What is needed is the full set of records, word for word, with no pictures.

Stored data:
= = = = =

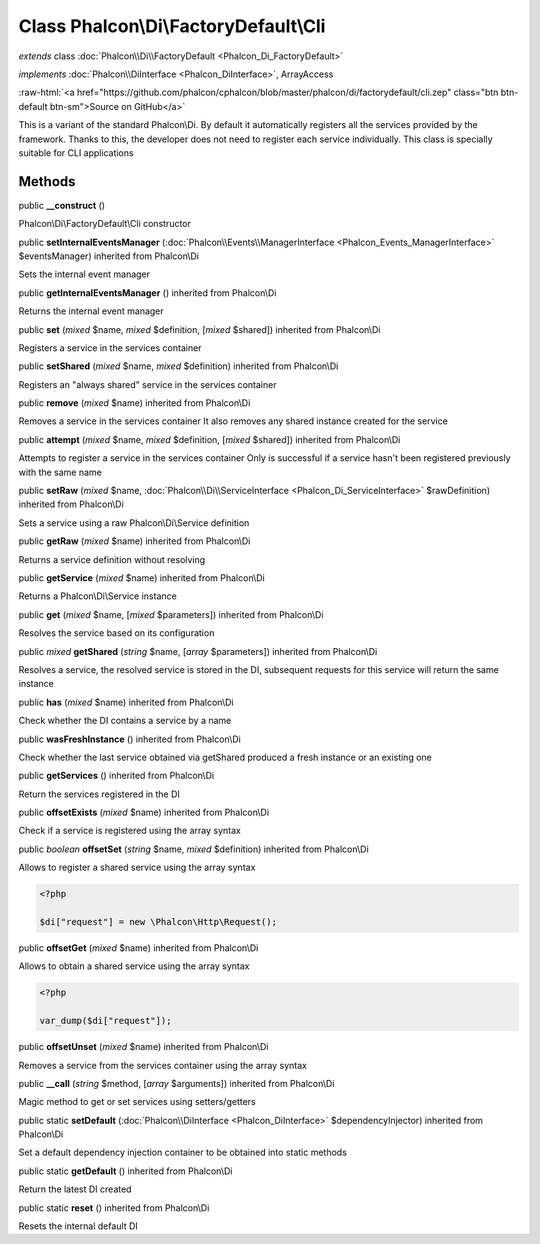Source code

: Class **Phalcon\\Di\\FactoryDefault\\Cli**
==========================================

*extends* class :doc:`Phalcon\\Di\\FactoryDefault <Phalcon_Di_FactoryDefault>`

*implements* :doc:`Phalcon\\DiInterface <Phalcon_DiInterface>`, ArrayAccess

.. role:: raw-html(raw)
   :format: html

:raw-html:`<a href="https://github.com/phalcon/cphalcon/blob/master/phalcon/di/factorydefault/cli.zep" class="btn btn-default btn-sm">Source on GitHub</a>`

This is a variant of the standard Phalcon\\Di. By default it automatically registers all the services provided by the framework. Thanks to this, the developer does not need to register each service individually. This class is specially suitable for CLI applications


Methods
-------

public  **__construct** ()

Phalcon\\Di\\FactoryDefault\\Cli constructor



public  **setInternalEventsManager** (:doc:`Phalcon\\Events\\ManagerInterface <Phalcon_Events_ManagerInterface>` $eventsManager) inherited from Phalcon\\Di

Sets the internal event manager



public  **getInternalEventsManager** () inherited from Phalcon\\Di

Returns the internal event manager



public  **set** (*mixed* $name, *mixed* $definition, [*mixed* $shared]) inherited from Phalcon\\Di

Registers a service in the services container



public  **setShared** (*mixed* $name, *mixed* $definition) inherited from Phalcon\\Di

Registers an "always shared" service in the services container



public  **remove** (*mixed* $name) inherited from Phalcon\\Di

Removes a service in the services container It also removes any shared instance created for the service



public  **attempt** (*mixed* $name, *mixed* $definition, [*mixed* $shared]) inherited from Phalcon\\Di

Attempts to register a service in the services container Only is successful if a service hasn't been registered previously with the same name



public  **setRaw** (*mixed* $name, :doc:`Phalcon\\Di\\ServiceInterface <Phalcon_Di_ServiceInterface>` $rawDefinition) inherited from Phalcon\\Di

Sets a service using a raw Phalcon\\Di\\Service definition



public  **getRaw** (*mixed* $name) inherited from Phalcon\\Di

Returns a service definition without resolving



public  **getService** (*mixed* $name) inherited from Phalcon\\Di

Returns a Phalcon\\Di\\Service instance



public  **get** (*mixed* $name, [*mixed* $parameters]) inherited from Phalcon\\Di

Resolves the service based on its configuration



public *mixed*  **getShared** (*string* $name, [*array* $parameters]) inherited from Phalcon\\Di

Resolves a service, the resolved service is stored in the DI, subsequent requests for this service will return the same instance



public  **has** (*mixed* $name) inherited from Phalcon\\Di

Check whether the DI contains a service by a name



public  **wasFreshInstance** () inherited from Phalcon\\Di

Check whether the last service obtained via getShared produced a fresh instance or an existing one



public  **getServices** () inherited from Phalcon\\Di

Return the services registered in the DI



public  **offsetExists** (*mixed* $name) inherited from Phalcon\\Di

Check if a service is registered using the array syntax



public *boolean*  **offsetSet** (*string* $name, *mixed* $definition) inherited from Phalcon\\Di

Allows to register a shared service using the array syntax 

.. code-block:: php

    <?php

    $di["request"] = new \Phalcon\Http\Request();




public  **offsetGet** (*mixed* $name) inherited from Phalcon\\Di

Allows to obtain a shared service using the array syntax 

.. code-block:: php

    <?php

    var_dump($di["request"]);




public  **offsetUnset** (*mixed* $name) inherited from Phalcon\\Di

Removes a service from the services container using the array syntax



public  **__call** (*string* $method, [*array* $arguments]) inherited from Phalcon\\Di

Magic method to get or set services using setters/getters



public static  **setDefault** (:doc:`Phalcon\\DiInterface <Phalcon_DiInterface>` $dependencyInjector) inherited from Phalcon\\Di

Set a default dependency injection container to be obtained into static methods



public static  **getDefault** () inherited from Phalcon\\Di

Return the latest DI created



public static  **reset** () inherited from Phalcon\\Di

Resets the internal default DI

= = = = =

■ WRITTEN REPLY:
Source code

: Class **Phalcon\\Di\\FactoryDefault\\Cli**
==========================================

*extends* class :doc:`Phalcon\\Di\\FactoryDefault <Phalcon_Di_FactoryDefault>`

*implements* :doc:`Phalcon\\DiInterface <Phalcon_DiInterface>`, ArrayAccess

.. role:: raw-html(raw)
   :format: html

:raw-html:`<a href="https://github.com/phalcon/cphalcon/blob/master/phalcon/di/factorydefault/cli.zep" class="btn btn-default btn-sm">Source on GitHub</a>`

This is a variant of the standard Phalcon\\Di. By default it automatically registers all the services provided by the framework. Thanks to this, the developer does not need to register each service individually. This class is specially suitable for CLI applications


Methods
-------

public  **__construct** ()

Phalcon\\Di\\FactoryDefault\\Cli constructor



public  **setInternalEventsManager** (:doc:`Phalcon\\Events\\ManagerInterface <Phalcon_Events_ManagerInterface>` $eventsManager) inherited from Phalcon\\Di

Sets the internal event manager



public  **getInternalEventsManager** () inherited from Phalcon\\Di

Returns the internal event manager



public  **set** (*mixed* $name, *mixed* $definition, [*mixed* $shared]) inherited from Phalcon\\Di

Registers a service in the services container



public  **setShared** (*mixed* $name, *mixed* $definition) inherited from Phalcon\\Di

Registers an "always shared" service in the services container



public  **remove** (*mixed* $name) inherited from Phalcon\\Di

Removes a service in the services container It also removes any shared instance created for the service



public  **attempt** (*mixed* $name, *mixed* $definition, [*mixed* $shared]) inherited from Phalcon\\Di

Attempts to register a service in the services container Only is successful if a service hasn't been registered previously with the same name



public  **setRaw** (*mixed* $name, :doc:`Phalcon\\Di\\ServiceInterface <Phalcon_Di_ServiceInterface>` $rawDefinition) inherited from Phalcon\\Di

Sets a service using a raw Phalcon\\Di\\Service definition



public  **getRaw** (*mixed* $name) inherited from Phalcon\\Di

Returns a service definition without resolving



public  **getService** (*mixed* $name) inherited from Phalcon\\Di

Returns a Phalcon\\Di\\Service instance



public  **get** (*mixed* $name, [*mixed* $parameters]) inherited from Phalcon\\Di

Resolves the service based on its configuration



public *mixed*  **getShared** (*string* $name, [*array* $parameters]) inherited from Phalcon\\Di

Resolves a service, the resolved service is stored in the DI, subsequent requests for this service will return the same instance



public  **has** (*mixed* $name) inherited from Phalcon\\Di

Check whether the DI contains a service by a name



public  **wasFreshInstance** () inherited from Phalcon\\Di

Check whether the last service obtained via getShared produced a fresh instance or an existing one



public  **getServices** () inherited from Phalcon\\Di

Return the services registered in the DI



public  **offsetExists** (*mixed* $name) inherited from Phalcon\\Di

Check if a service is registered using the array syntax



public *boolean*  **offsetSet** (*string* $name, *mixed* $definition) inherited from Phalcon\\Di

Allows to register a shared service using the array syntax 

.. code-block:: php

    <?php

    $di["request"] = new \Phalcon\Http\Request();




public  **offsetGet** (*mixed* $name) inherited from Phalcon\\Di

Allows to obtain a shared service using the array syntax 

.. code-block:: php

    <?php

    var_dump($di["request"]);




public  **offsetUnset** (*mixed* $name) inherited from Phalcon\\Di

Removes a service from the services container using the array syntax



public  **__call** (*string* $method, [*array* $arguments]) inherited from Phalcon\\Di

Magic method to get or set services using setters/getters



public static  **setDefault** (:doc:`Phalcon\\DiInterface <Phalcon_DiInterface>` $dependencyInjector) inherited from Phalcon\\Di

Set a default dependency injection container to be obtained into static methods



public static  **getDefault** () inherited from Phalcon\\Di

Return the latest DI created



public static  **reset** () inherited from Phalcon\\Di

Resets the internal default DI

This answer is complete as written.